Construction costs are currently skyrocketing

  • Erstellt am 2021-04-23 10:46:58

bra-tak

2021-04-29 12:36:45
  • #1
He is right. In 1950 we still had a birth rate of around 4.6, in 2020 it is still around 2.5. From 2.1 onwards, a population decline is assumed. It will level off to around 1.7 in the long term. Statistics and calculations show that we will have a peak of 9.7 billion people around 2070 and then settle long-term at 8.8 billion.
 

hampshire

2021-04-29 12:56:31
  • #2
I don’t have to ridicule it, it is indeed correct but still ridiculous, since two things are being compared here that neither have anything to do with each other nor create an alternative to one another. Are people seriously faced with the question child or diesel car? Can you seriously justify having a child by not driving a diesel or vice versa? That is obviously absurd. See above – that is absurd. That’s not even comparing apples to oranges. Don’t let yourself be influenced by the polemicists, you are capable of much more, as can be read in numerous posts here. By the way, I am extraordinarily evil: children and diesel and new construction and cryptocurrency players! Good sides will no longer be found – the other is just an alibi in the eyes of the critics.
 

hampshire

2021-04-29 13:14:30
  • #3
You are right, and there are approaches to calculate the CO2 footprint per person in different countries. Here you can clearly see that the so-called developed countries have a significantly higher per capita emission than the less developed countries. It is interesting that the per capita CO2 emission peaked in 2012 and declined slightly by around 8% until 2019. At the same time, the world population increased by about 10% in the same period – source statista. A somewhat more differentiated consideration of developments in European and other developed countries suggests that what we do here in Europe is still not enough, but also that it has a certain global impact. Most scientific studies on this subject are written in English; there are some of them. I myself have only browsed through them so far.
 

T_im_Norden

2021-04-29 13:24:10
  • #4
It is not about choosing between a car and a child, but about how these things are valued and portrayed, and how this subsequently affects society.

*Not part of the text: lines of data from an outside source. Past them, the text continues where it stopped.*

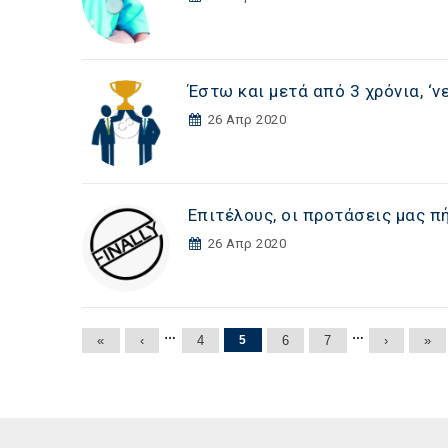
Έστω και μετά από 3 χρόνια, ‘ν
26 Απρ 2020
Επιτέλους, οι προτάσεις μας π
26 Απρ 2020
Σελίδες
…
…
«
‹
4
5
6
7
›
»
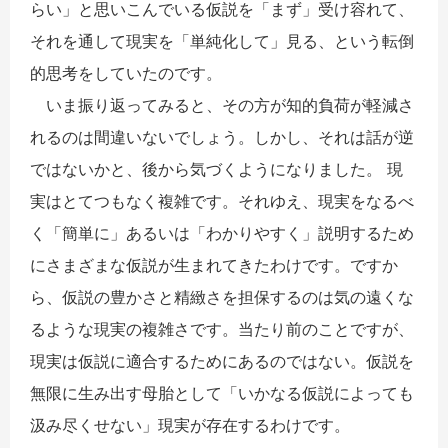
らい」と思いこんでいる仮説を「まず」受け容れて、
それを通して現実を「単純化して」見る、という転倒
的思考をしていたのです。
いま振り返ってみると、その方が知的負荷が軽減さ
れるのは間違いないでしょう。しかし、それは話が逆
ではないかと、後から気づくようになりました。 現
実はとてつもなく複雑です。それゆえ、現実をなるべ
く「簡単に」あるいは「わかりやすく」説明するため
にさまざまな仮説が生まれてきたわけです。ですか
ら、仮説の豊かさと精緻さを担保するのは気の遠くな
るような現実の複雑さです。当たり前のことですが、
現実は仮説に適合するためにあるのではない。仮説を
無限に生み出す母胎として「いかなる仮説によっても
汲み尽くせない」現実が存在するわけです。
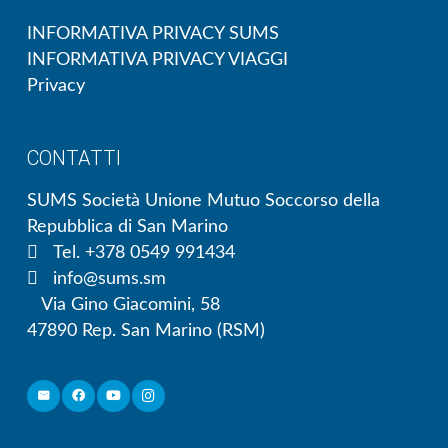
INFORMATIVA PRIVACY SUMS
INFORMATIVA PRIVACY VIAGGI
Privacy
CONTATTI
SUMS Società Unione Mutuo Soccorso della
Repubblica di San Marino
Tel. +378 0549 991434
info@sums.sm
Via Gino Giacomini, 58
47890 Rep. San Marino (RSM)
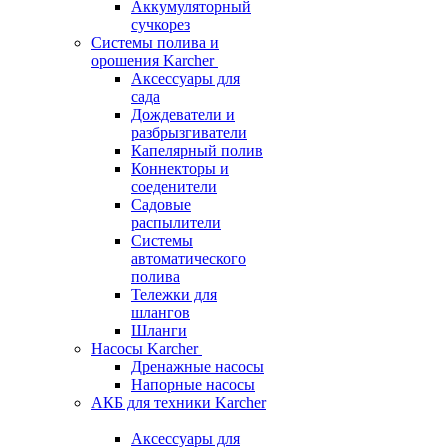
Аккумуляторный
сучкорез
Системы полива и
орошения Karcher
Аксессуары для
сада
Дождеватели и
разбрызгиватели
Капелярный полив
Коннекторы и
соеденители
Садовые
распылители
Системы
автоматического
полива
Тележки для
шлангов
Шланги
Насосы Karcher
Дренажные насосы
Напорные насосы
АКБ для техники Karcher
Аксессуары для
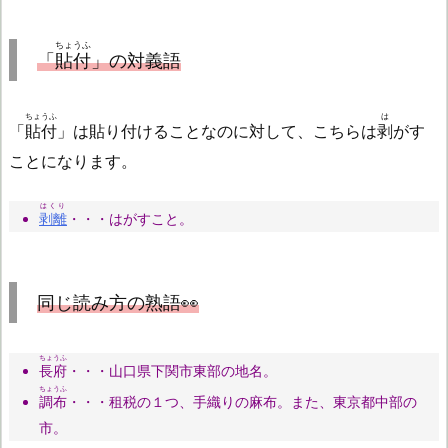
ちょうふ
「
貼付
」の対義語
ちょうふ
は
「
貼付
」は貼り付けることなのに対して、こちらは
剥
がす
ことになります。
はくり
剥離
・・・はがすこと。
同じ読み方の熟語👀
ちょうふ
長府
・・・山口県下関市東部の地名。
ちょうふ
調布
・・・租税の１つ、手織りの麻布。また、東京都中部の
市。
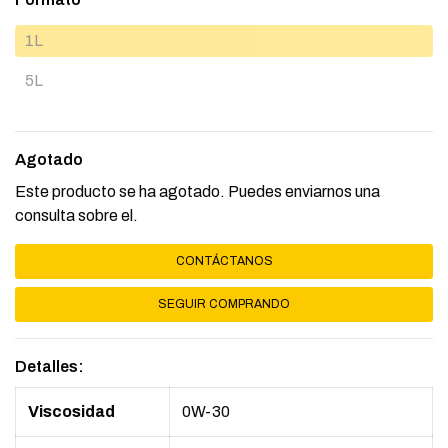
1L
5L
Agotado
Este producto se ha agotado. Puedes enviarnos una
consulta sobre el.
CONTÁCTANOS
SEGUIR COMPRANDO
Detalles:
Viscosidad
0W-30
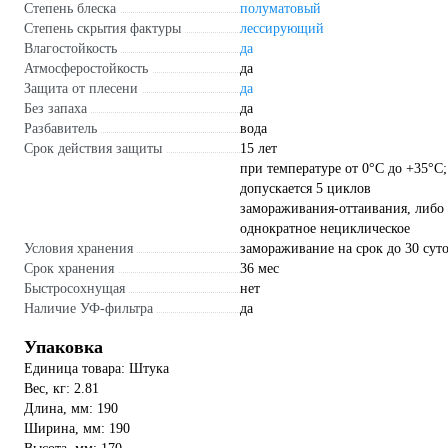
Степень блеска
полуматовый
Степень скрытия фактуры
лессирующий
Влагостойкость
да
Атмосферостойкость
да
Защита от плесени
да
Без запаха
да
Разбавитель
вода
Срок действия защиты
15 лет
при температуре от 0°С до +35°С;
допускается 5 циклов
замораживания-оттаивания, либо
однократное нециклическое
Условия хранения
замораживание на срок до 30 сут
Срок хранения
36 мес
Быстросохнущая
нет
Наличие УФ-фильтра
да
Упаковка
Единица товара: Штука
Вес, кг: 2.81
Длина, мм: 190
Ширина, мм: 190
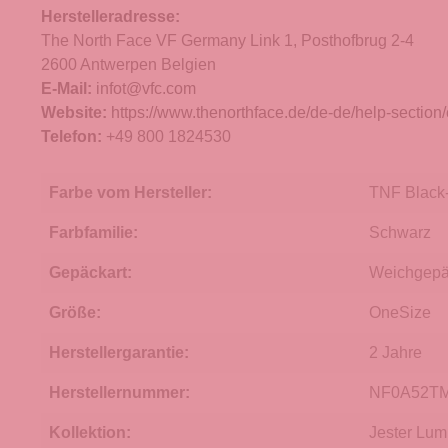
Herstelleradresse:
The North Face VF Germany Link 1, Posthofbrug 2-4
2600 Antwerpen Belgien
E-Mail:
infot@vfc.com
Website:
https://www.thenorthface.de/de-de/help-section/
Telefon:
+49 800 1824530
Farbe vom Hersteller:
TNF Black
Farbfamilie:
Schwarz
Gepäckart:
Weichgep
Größe:
OneSize
Herstellergarantie:
2 Jahre
Herstellernummer:
NF0A52T
Kollektion:
Jester Lum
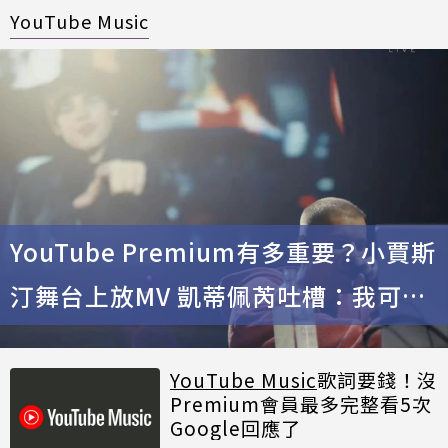
YouTube Music
YouTube Premium有多重要？小賈斯
汀舞台上放MV 凱蒂佩芮吐槽：我可不
想看廣告
YouTube Music
歌詞要錢！沒
Premium會員最多完整看5次
Google回應了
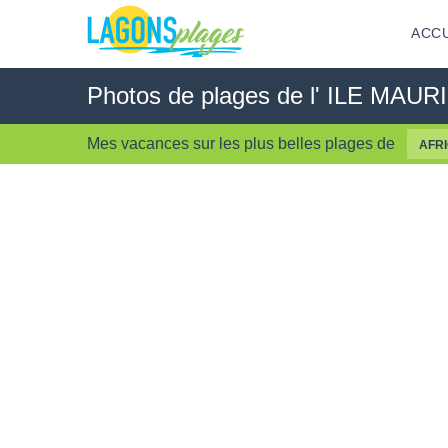
ACCU
Photos de plages de l' ILE MAUR
Mes vacances sur les
plus belles plages
de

A car is perceived as bad while a child is viewed positively.

Purely on a factual and objective level, a child is actually the much greater burden on the climate, yet no one would call parents climate deniers and environmental destroyers.

Calling a driver that has, however, become considered legitimate in some population groups; even the destruction of cars is propagated and carried out there.
 

AllThumbs

2021-04-29 13:27:48
  • #5
If everyone simply stops having children now, the issue of man-made CO2 emissions will be solved in a few decades. And the good thing is, instead of one child, everyone could even buy 3 cars without changing the end result. Brilliant!
 

Myrna_Loy

2021-04-29 13:34:10
  • #6

Well, one falls under "species preservation" and has a different existential pressure than the other. For most people, the imperative desire for a car is not evolutionarily programmed into the brain.